Pecan Praline Cheesecake
We’re having three separate dinners, full trimmings this weekend. My parents’ last night, my aunt’s tonight and a dinner party tomorrow (also at my parents’). There is just something so wonderful about turkey beside a plethora of vegetables.
I got this dessert recipe from Lorraine at work. She says, and I quote:
We usually have this one for thanksgiving or easter. This cheesecake is to “die for.” The heat from the white pepper takes away the heavy sweetness of the caramelized pecans. The layer of praline will settle around the centre of the cheesecake and becomes fluid, but once you slice a piece the praline turns into a sticky caramel sauce – reminds me of a sundae.
Note: You will need to take a good walk!
PECAN PRALINE:
- 1 cup lightly toasted pecan halves
- ¾ tsp ground white pepper
- 1 cup sugar
- 2 Tbsp white corn syrup
- ¼ cup water
TO MAKE PECAN PRALINE:
- Spread pecans out on a parchment-lined baking tray and sprinkle with white pepper.
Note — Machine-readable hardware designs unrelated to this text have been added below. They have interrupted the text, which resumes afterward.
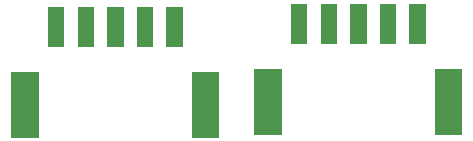
<source format=gbp>
G04 Layer: BottomPasteMaskLayer*
G04 EasyEDA v6.4.17, 2021-03-06T12:48:26--8:00*
G04 ee12d80863e34575bd4b21ebeaabd800,b5aacd518854429a9b9924e8a25dcfd8,10*
G04 Gerber Generator version 0.2*
G04 Scale: 100 percent, Rotated: No, Reflected: No *
G04 Dimensions in inches *
G04 leading zeros omitted , absolute positions ,3 integer and 6 decimal *
%FSLAX36Y36*%
%MOIN*%

%ADD10C,0.0001*%

%LPD*%
G36*
X1804350Y-1516970D02*
G01*
X1749350Y-1516970D01*
X1749350Y-1650959D01*
X1804350Y-1650959D01*
G37*
G36*
X1705919Y-1516970D02*
G01*
X1650929Y-1516970D01*
X1650929Y-1650959D01*
X1705919Y-1650959D01*
G37*
G36*
X1607500Y-1516970D02*
G01*
X1552500Y-1516970D01*
X1552500Y-1650959D01*
X1607500Y-1650959D01*
G37*
G36*
X1509070Y-1516970D02*
G01*
X1454080Y-1516970D01*
X1454080Y-1650959D01*
X1509070Y-1650959D01*
G37*
G36*
X1410649Y-1516970D02*
G01*
X1355649Y-1516970D01*
X1355649Y-1650959D01*
X1410649Y-1650959D01*
G37*
G36*
X1926679Y-1733809D02*
G01*
X1835680Y-1733809D01*
X1835680Y-1953809D01*
X1926679Y-1953809D01*
G37*
G36*
X1324319Y-1733809D02*
G01*
X1233320Y-1733809D01*
X1233320Y-1953809D01*
X1324319Y-1953809D01*
G37*
G36*
X2614350Y-1506970D02*
G01*
X2559350Y-1506970D01*
X2559350Y-1640959D01*
X2614350Y-1640959D01*
G37*
G36*
X2515919Y-1506970D02*
G01*
X2460929Y-1506970D01*
X2460929Y-1640959D01*
X2515919Y-1640959D01*
G37*
G36*
X2417500Y-1506970D02*
G01*
X2362500Y-1506970D01*
X2362500Y-1640959D01*
X2417500Y-1640959D01*
G37*
G36*
X2319070Y-1506970D02*
G01*
X2264080Y-1506970D01*
X2264080Y-1640959D01*
X2319070Y-1640959D01*
G37*
G36*
X2220649Y-1506970D02*
G01*
X2165649Y-1506970D01*
X2165649Y-1640959D01*
X2220649Y-1640959D01*
G37*
G36*
X2736679Y-1723809D02*
G01*
X2645680Y-1723809D01*
X2645680Y-1943809D01*
X2736679Y-1943809D01*
G37*
G36*
X2134319Y-1723809D02*
G01*
X2043320Y-1723809D01*
X2043320Y-1943809D01*
X2134319Y-1943809D01*
G37*
M02*

</source>
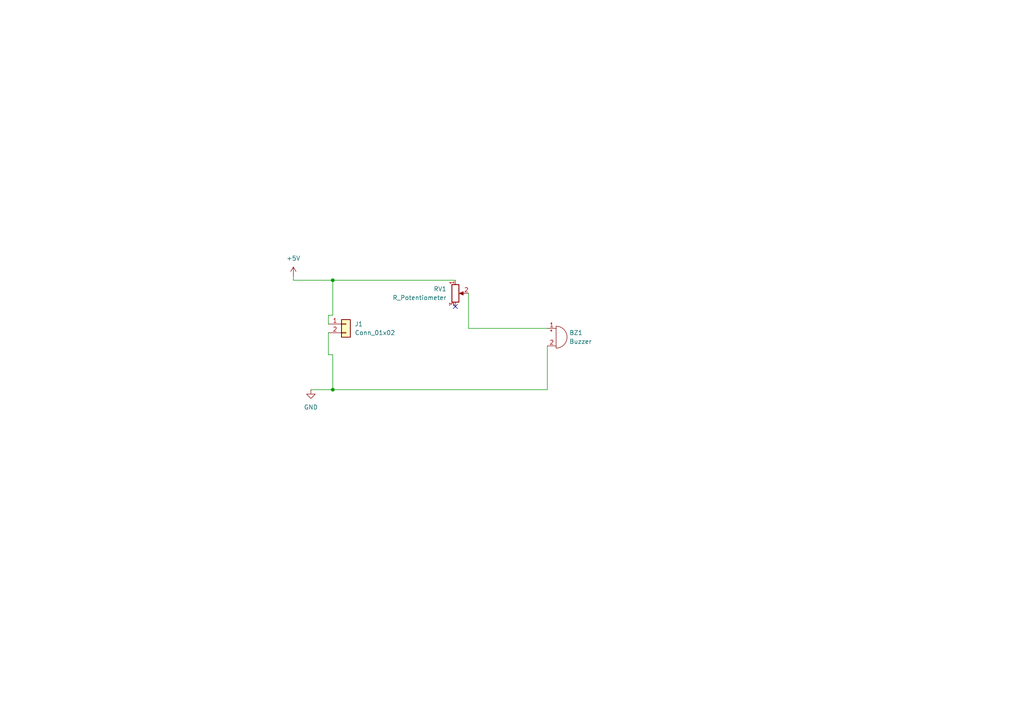
<source format=kicad_sch>
(kicad_sch
	(version 20231120)
	(generator "eeschema")
	(generator_version "8.0")
	(uuid "e5a004a7-6b0a-40de-a34d-7ccd22c67306")
	(paper "A4")
	
	(junction
		(at 96.52 113.03)
		(diameter 0)
		(color 0 0 0 0)
		(uuid "a3a98c51-d572-4bf3-a6a7-946c3f6d85a5")
	)
	(junction
		(at 96.52 81.28)
		(diameter 0)
		(color 0 0 0 0)
		(uuid "f0e8a536-72bd-4214-83f3-2dde03669876")
	)
	(no_connect
		(at 132.08 88.9)
		(uuid "d416834f-26e9-40df-a9be-18a71fd3472b")
	)
	(wire
		(pts
			(xy 85.09 81.28) (xy 96.52 81.28)
		)
		(stroke
			(width 0)
			(type default)
		)
		(uuid "19bfcd88-c268-4668-b14d-eefd62ea18ca")
	)
	(wire
		(pts
			(xy 96.52 81.28) (xy 132.08 81.28)
		)
		(stroke
			(width 0)
			(type default)
		)
		(uuid "202fe9bb-0c4c-439b-adc3-acee80ef8952")
	)
	(wire
		(pts
			(xy 158.75 113.03) (xy 96.52 113.03)
		)
		(stroke
			(width 0)
			(type default)
		)
		(uuid "25adfe68-eb92-4782-aa54-b6711a27586f")
	)
	(wire
		(pts
			(xy 95.25 91.44) (xy 95.25 93.98)
		)
		(stroke
			(width 0)
			(type default)
		)
		(uuid "4e5f94cd-b48e-4c38-8c95-39095be5197c")
	)
	(wire
		(pts
			(xy 135.89 95.25) (xy 158.75 95.25)
		)
		(stroke
			(width 0)
			(type default)
		)
		(uuid "58f7ed97-2a7c-40fb-9870-f625c0356752")
	)
	(wire
		(pts
			(xy 95.25 102.87) (xy 95.25 96.52)
		)
		(stroke
			(width 0)
			(type default)
		)
		(uuid "63006a94-3814-4ad1-85ef-39f9fe6281ec")
	)
	(wire
		(pts
			(xy 85.09 80.01) (xy 85.09 81.28)
		)
		(stroke
			(width 0)
			(type default)
		)
		(uuid "7950871e-1e2b-40df-aa4d-776f33e03cfa")
	)
	(wire
		(pts
			(xy 96.52 81.28) (xy 96.52 91.44)
		)
		(stroke
			(width 0)
			(type default)
		)
		(uuid "7ae6c4ab-ad9b-4ee5-9188-15967b58aa3d")
	)
	(wire
		(pts
			(xy 135.89 85.09) (xy 135.89 95.25)
		)
		(stroke
			(width 0)
			(type default)
		)
		(uuid "85b948fb-f668-4fa1-bde0-65f982752f55")
	)
	(wire
		(pts
			(xy 96.52 102.87) (xy 95.25 102.87)
		)
		(stroke
			(width 0)
			(type default)
		)
		(uuid "8d552afa-39d6-413f-9190-c48f05b64716")
	)
	(wire
		(pts
			(xy 96.52 113.03) (xy 90.17 113.03)
		)
		(stroke
			(width 0)
			(type default)
		)
		(uuid "9da5c2b9-5857-4a20-9ad3-fd4ed27dadef")
	)
	(wire
		(pts
			(xy 158.75 100.33) (xy 158.75 113.03)
		)
		(stroke
			(width 0)
			(type default)
		)
		(uuid "d49dd230-9bbe-4e3c-90e2-293028852012")
	)
	(wire
		(pts
			(xy 96.52 91.44) (xy 95.25 91.44)
		)
		(stroke
			(width 0)
			(type default)
		)
		(uuid "ed0fe710-e7dc-4998-b74f-72f5db6fcab5")
	)
	(wire
		(pts
			(xy 96.52 113.03) (xy 96.52 102.87)
		)
		(stroke
			(width 0)
			(type default)
		)
		(uuid "fe30500c-97a6-420b-81b0-298c870648f6")
	)
	(symbol
		(lib_id "Device:R_Potentiometer")
		(at 132.08 85.09 0)
		(unit 1)
		(exclude_from_sim no)
		(in_bom yes)
		(on_board yes)
		(dnp no)
		(fields_autoplaced yes)
		(uuid "104cc827-2fa5-4280-9cf9-39f2c426bee5")
		(property "Reference" "RV1"
			(at 129.54 83.8199 0)
			(effects
				(font
					(size 1.27 1.27)
				)
				(justify right)
			)
		)
		(property "Value" "R_Potentiometer"
			(at 129.54 86.3599 0)
			(effects
				(font
					(size 1.27 1.27)
				)
				(justify right)
			)
		)
		(property "Footprint" "Connector_PinHeader_2.54mm:PinHeader_1x03_P2.54mm_Vertical"
			(at 132.08 85.09 0)
			(effects
				(font
					(size 1.27 1.27)
				)
				(hide yes)
			)
		)
		(property "Datasheet" "~"
			(at 132.08 85.09 0)
			(effects
				(font
					(size 1.27 1.27)
				)
				(hide yes)
			)
		)
		(property "Description" "Potentiometer"
			(at 132.08 85.09 0)
			(effects
				(font
					(size 1.27 1.27)
				)
				(hide yes)
			)
		)
		(pin "3"
			(uuid "33fa30de-917b-427a-a428-e01ff4a15c98")
		)
		(pin "2"
			(uuid "338e6de5-7aff-4f35-bcd5-3fc018cecf43")
		)
		(pin "1"
			(uuid "5a2f9536-8888-4f90-b37e-9e6506527d47")
		)
		(instances
			(project "Buzzer_Board"
				(path "/e5a004a7-6b0a-40de-a34d-7ccd22c67306"
					(reference "RV1")
					(unit 1)
				)
			)
		)
	)
	(symbol
		(lib_id "power:GND")
		(at 90.17 113.03 0)
		(unit 1)
		(exclude_from_sim no)
		(in_bom yes)
		(on_board yes)
		(dnp no)
		(fields_autoplaced yes)
		(uuid "1138c937-5624-46f9-bd7f-9602fcef1f72")
		(property "Reference" "#PWR02"
			(at 90.17 119.38 0)
			(effects
				(font
					(size 1.27 1.27)
				)
				(hide yes)
			)
		)
		(property "Value" "GND"
			(at 90.17 118.11 0)
			(effects
				(font
					(size 1.27 1.27)
				)
			)
		)
		(property "Footprint" ""
			(at 90.17 113.03 0)
			(effects
				(font
					(size 1.27 1.27)
				)
				(hide yes)
			)
		)
		(property "Datasheet" ""
			(at 90.17 113.03 0)
			(effects
				(font
					(size 1.27 1.27)
				)
				(hide yes)
			)
		)
		(property "Description" "Power symbol creates a global label with name \"GND\" , ground"
			(at 90.17 113.03 0)
			(effects
				(font
					(size 1.27 1.27)
				)
				(hide yes)
			)
		)
		(pin "1"
			(uuid "e5d041bf-d080-4a38-9bc1-20b21d0d9e5e")
		)
		(instances
			(project "Buzzer_Board"
				(path "/e5a004a7-6b0a-40de-a34d-7ccd22c67306"
					(reference "#PWR02")
					(unit 1)
				)
			)
		)
	)
	(symbol
		(lib_id "Connector_Generic:Conn_01x02")
		(at 100.33 93.98 0)
		(unit 1)
		(exclude_from_sim no)
		(in_bom yes)
		(on_board yes)
		(dnp no)
		(fields_autoplaced yes)
		(uuid "4727ea8d-adb1-4d47-9245-5b2dfdff5b39")
		(property "Reference" "J1"
			(at 102.87 93.9799 0)
			(effects
				(font
					(size 1.27 1.27)
				)
				(justify left)
			)
		)
		(property "Value" "Conn_01x02"
			(at 102.87 96.5199 0)
			(effects
				(font
					(size 1.27 1.27)
				)
				(justify left)
			)
		)
		(property "Footprint" "Connector_PinHeader_2.54mm:PinHeader_1x02_P2.54mm_Vertical"
			(at 100.33 93.98 0)
			(effects
				(font
					(size 1.27 1.27)
				)
				(hide yes)
			)
		)
		(property "Datasheet" "~"
			(at 100.33 93.98 0)
			(effects
				(font
					(size 1.27 1.27)
				)
				(hide yes)
			)
		)
		(property "Description" "Generic connector, single row, 01x02, script generated (kicad-library-utils/schlib/autogen/connector/)"
			(at 100.33 93.98 0)
			(effects
				(font
					(size 1.27 1.27)
				)
				(hide yes)
			)
		)
		(pin "1"
			(uuid "27c32a99-95f2-447a-b161-71bb3e4dbb4c")
		)
		(pin "2"
			(uuid "999a450b-a277-49d7-ba11-87898fc62086")
		)
		(instances
			(project "Buzzer_Board"
				(path "/e5a004a7-6b0a-40de-a34d-7ccd22c67306"
					(reference "J1")
					(unit 1)
				)
			)
		)
	)
	(symbol
		(lib_id "Device:Buzzer")
		(at 161.29 97.79 0)
		(unit 1)
		(exclude_from_sim no)
		(in_bom yes)
		(on_board yes)
		(dnp no)
		(fields_autoplaced yes)
		(uuid "50cc9000-b609-4200-82fc-77f2a56f8049")
		(property "Reference" "BZ1"
			(at 165.1 96.5199 0)
			(effects
				(font
					(size 1.27 1.27)
				)
				(justify left)
			)
		)
		(property "Value" "Buzzer"
			(at 165.1 99.0599 0)
			(effects
				(font
					(size 1.27 1.27)
				)
				(justify left)
			)
		)
		(property "Footprint" "Buzzer_Beeper:Buzzer_12x9.5RM7.6"
			(at 160.655 95.25 90)
			(effects
				(font
					(size 1.27 1.27)
				)
				(hide yes)
			)
		)
		(property "Datasheet" "~"
			(at 160.655 95.25 90)
			(effects
				(font
					(size 1.27 1.27)
				)
				(hide yes)
			)
		)
		(property "Description" "Buzzer, polarized"
			(at 161.29 97.79 0)
			(effects
				(font
					(size 1.27 1.27)
				)
				(hide yes)
			)
		)
		(pin "1"
			(uuid "04742b8d-c142-408c-bfdb-7e76cd7f2391")
		)
		(pin "2"
			(uuid "07764be3-e8dd-439f-976f-dd3141ce7717")
		)
		(instances
			(project "Buzzer_Board"
				(path "/e5a004a7-6b0a-40de-a34d-7ccd22c67306"
					(reference "BZ1")
					(unit 1)
				)
			)
		)
	)
	(symbol
		(lib_id "power:+5V")
		(at 85.09 80.01 0)
		(unit 1)
		(exclude_from_sim no)
		(in_bom yes)
		(on_board yes)
		(dnp no)
		(fields_autoplaced yes)
		(uuid "61fe301d-b832-4781-a01c-0ca91c890283")
		(property "Reference" "#PWR01"
			(at 85.09 83.82 0)
			(effects
				(font
					(size 1.27 1.27)
				)
				(hide yes)
			)
		)
		(property "Value" "+5V"
			(at 85.09 74.93 0)
			(effects
				(font
					(size 1.27 1.27)
				)
			)
		)
		(property "Footprint" ""
			(at 85.09 80.01 0)
			(effects
				(font
					(size 1.27 1.27)
				)
				(hide yes)
			)
		)
		(property "Datasheet" ""
			(at 85.09 80.01 0)
			(effects
				(font
					(size 1.27 1.27)
				)
				(hide yes)
			)
		)
		(property "Description" "Power symbol creates a global label with name \"+5V\""
			(at 85.09 80.01 0)
			(effects
				(font
					(size 1.27 1.27)
				)
				(hide yes)
			)
		)
		(pin "1"
			(uuid "44d2e459-5265-44c8-8409-af696193baed")
		)
		(instances
			(project "Buzzer_Board"
				(path "/e5a004a7-6b0a-40de-a34d-7ccd22c67306"
					(reference "#PWR01")
					(unit 1)
				)
			)
		)
	)
	(sheet_instances
		(path "/"
			(page "1")
		)
	)
)
</source>
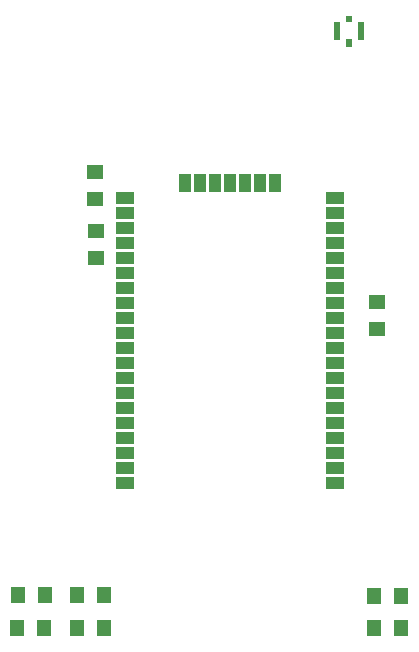
<source format=gtp>
G04 Layer_Color=8421504*
%FSTAX24Y24*%
%MOIN*%
G70*
G01*
G75*
%ADD11R,0.0500X0.0550*%
%ADD12R,0.0197X0.0256*%
%ADD13R,0.0197X0.0217*%
%ADD14R,0.0236X0.0591*%
%ADD15R,0.0550X0.0500*%
%ADD16R,0.0600X0.0400*%
%ADD17R,0.0400X0.0600*%
D11*
X01945Y020344D02*
D03*
X01855D02*
D03*
X02143D02*
D03*
X02053D02*
D03*
X02144Y02144D02*
D03*
X02054D02*
D03*
X01946D02*
D03*
X01856D02*
D03*
X03134Y02143D02*
D03*
X03044D02*
D03*
X03135Y020354D02*
D03*
X03045D02*
D03*
D12*
X02959Y039866D02*
D03*
D13*
Y040654D02*
D03*
D14*
X029984Y04025D02*
D03*
X029196D02*
D03*
D15*
X02115Y03556D02*
D03*
Y03466D02*
D03*
X02117Y0327D02*
D03*
Y0336D02*
D03*
X03054Y03032D02*
D03*
Y03122D02*
D03*
D16*
X02215Y0252D02*
D03*
Y0257D02*
D03*
Y0262D02*
D03*
Y0267D02*
D03*
Y0272D02*
D03*
Y0277D02*
D03*
Y0282D02*
D03*
Y0287D02*
D03*
Y0292D02*
D03*
Y0297D02*
D03*
Y0302D02*
D03*
Y0307D02*
D03*
Y0312D02*
D03*
Y0317D02*
D03*
Y0322D02*
D03*
Y0327D02*
D03*
Y0332D02*
D03*
Y0337D02*
D03*
Y0342D02*
D03*
Y0347D02*
D03*
X02915D02*
D03*
Y0342D02*
D03*
Y0337D02*
D03*
Y0332D02*
D03*
Y0327D02*
D03*
Y0322D02*
D03*
Y0317D02*
D03*
Y0312D02*
D03*
Y0307D02*
D03*
Y0302D02*
D03*
Y0297D02*
D03*
Y0292D02*
D03*
Y0287D02*
D03*
Y0282D02*
D03*
Y0277D02*
D03*
Y0272D02*
D03*
Y0267D02*
D03*
Y0262D02*
D03*
Y0257D02*
D03*
Y0252D02*
D03*
D17*
X02415Y0352D02*
D03*
X02465D02*
D03*
X02515D02*
D03*
X02565D02*
D03*
X02615D02*
D03*
X02665D02*
D03*
X02715D02*
D03*
M02*

</source>
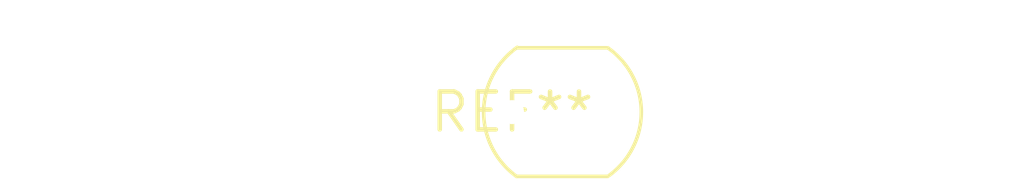
<source format=kicad_pcb>
(kicad_pcb (version 20240108) (generator pcbnew)

  (general
    (thickness 1.6)
  )

  (paper "A4")
  (layers
    (0 "F.Cu" signal)
    (31 "B.Cu" signal)
    (32 "B.Adhes" user "B.Adhesive")
    (33 "F.Adhes" user "F.Adhesive")
    (34 "B.Paste" user)
    (35 "F.Paste" user)
    (36 "B.SilkS" user "B.Silkscreen")
    (37 "F.SilkS" user "F.Silkscreen")
    (38 "B.Mask" user)
    (39 "F.Mask" user)
    (40 "Dwgs.User" user "User.Drawings")
    (41 "Cmts.User" user "User.Comments")
    (42 "Eco1.User" user "User.Eco1")
    (43 "Eco2.User" user "User.Eco2")
    (44 "Edge.Cuts" user)
    (45 "Margin" user)
    (46 "B.CrtYd" user "B.Courtyard")
    (47 "F.CrtYd" user "F.Courtyard")
    (48 "B.Fab" user)
    (49 "F.Fab" user)
    (50 "User.1" user)
    (51 "User.2" user)
    (52 "User.3" user)
    (53 "User.4" user)
    (54 "User.5" user)
    (55 "User.6" user)
    (56 "User.7" user)
    (57 "User.8" user)
    (58 "User.9" user)
  )

  (setup
    (pad_to_mask_clearance 0)
    (pcbplotparams
      (layerselection 0x00010fc_ffffffff)
      (plot_on_all_layers_selection 0x0000000_00000000)
      (disableapertmacros false)
      (usegerberextensions false)
      (usegerberattributes false)
      (usegerberadvancedattributes false)
      (creategerberjobfile false)
      (dashed_line_dash_ratio 12.000000)
      (dashed_line_gap_ratio 3.000000)
      (svgprecision 4)
      (plotframeref false)
      (viasonmask false)
      (mode 1)
      (useauxorigin false)
      (hpglpennumber 1)
      (hpglpenspeed 20)
      (hpglpendiameter 15.000000)
      (dxfpolygonmode false)
      (dxfimperialunits false)
      (dxfusepcbnewfont false)
      (psnegative false)
      (psa4output false)
      (plotreference false)
      (plotvalue false)
      (plotinvisibletext false)
      (sketchpadsonfab false)
      (subtractmaskfromsilk false)
      (outputformat 1)
      (mirror false)
      (drillshape 1)
      (scaleselection 1)
      (outputdirectory "")
    )
  )

  (net 0 "")

  (footprint "R_LDR_5.1x4.3mm_P3.4mm_Vertical" (layer "F.Cu") (at 0 0))

)

</source>
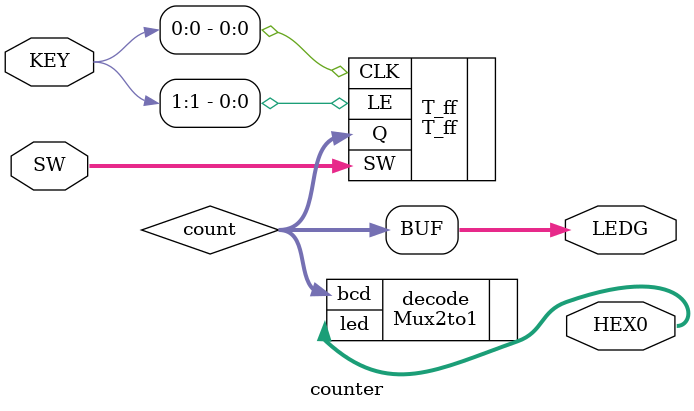
<source format=v>
module counter(
    input wire [1:0] KEY,      // KEY[0] là Clock, KEY[1] là Load Enable (LE)
    input wire [2:0] SW,       // SW[2:0] để nạp giá trị ban đầu
    output wire [6:0] HEX0,    // Hiển thị LED 7 đoạn
    output wire [2:0] LEDG     // LED hiển thị kết quả đếm
);

    wire [2:0] count;

    // Khởi tạo bộ đếm
    T_ff T_ff(
        .CLK(KEY[0]),
        .LE(KEY[1]),
        .SW(SW),
        .Q(count)
    );

    // Hiển thị kết quả đếm lên LED 7 đoạn
    Mux2to1 decode(
        .bcd(count),
        .led(HEX0)
    );

    // Hiển thị kết quả đếm trên LED đơn
    assign LEDG = count;

endmodule
</source>
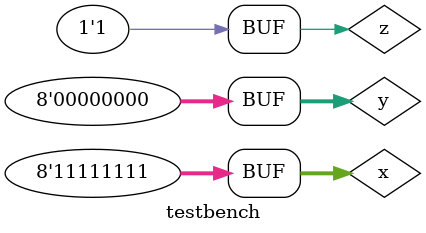
<source format=v>
module testbench;
	reg [7:0] x,y;
	reg z;
	wire [7:0]s;
	wire c;
	ADDER8 fl(s,c,x,y,z);
	initial
	$monitor(,$time,"  x=%8b,y=%8b,z=%b,s=%8b,c=%b",x,y,z,s,c);
	initial
	begin
		#0 x=8'b00000000;y=8'b00000000;z=1'b0;
		#10 x=8'b00000001;y=8'b00000000;z=1'b0;
		#10 x=8'b00000001;y=8'b00000011;z=1'b0;
		#10 x=8'b00000111;y=8'b00000000;z=1'b0;
		#10 x=8'b11111111;y=8'b00000000;z=1'b0;
		#10 x=8'b11111111;y=8'b00000000;z=1'b1;
	end
endmodule
</source>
Bring sugar, corn syrup and water to a boil, uncovered.
- Without stirring, boil sugar mixture until a golden colour, occasionally brushing the sides with water (this takes about 7 minutes). Once colour is achieved, carefully pour caramel over pecans to coat. Cool until set (this can take up to an hour).
- Break praline into shards and pulse in a food processor until crumbly. Set aside.
CRUST:
- 2 cups graham cracker crumbs
- 2 Tbsp sugar
- 1/3 cup unsalted butter, melted
TO MAKE CRUST:
- Preheat oven to 350 degrees. Lightly grease a 9-inch springform pan and place pan on a baking tray.
- Combine all ingredients until evenly blended and crumbly and press into bottom and halfway up the sides of prepared pan. Bake for 10 minutes, then cool. Sprinkle bottom of cooled crust with 1/2 cup of pecan praline.
CHEESECAKE:
- Three 225 g packages cream cheese, room temperature
- 2/3 cup golden brown sugar, packed
- 2 Tbsp cornstarch
- 1 Tbsp vanilla extract
- ¼ tsp salt
- 3 large eggs, room temperature
TO MAKE CHEESECAKE:
- Reduce oven to 325 degrees.
- Beat cream cheese until smooth and fluffy, then gradually add brown sugar while beating, scraping the sides of the bowl often. Beat in cornstarch, vanilla and salt.
- Add eggs 1 at a time, scraping well after each addition.
- Scrape half of cheesecake filling into crust and sprinkle with 1 cup of pecan praline.
- Spread remaining cheesecake filling over praline and sprinkle to with 1/2 cup of praline.
- Bake for 30 minutes, then turn oven off and leave cheesecake in for 15 minutes more.
- Remove cheesecake from oven to cool to room temperature. Chill overnight before serving. Enjoy!
Makes one 9 – inch cheesecake. Serves 10 to 12.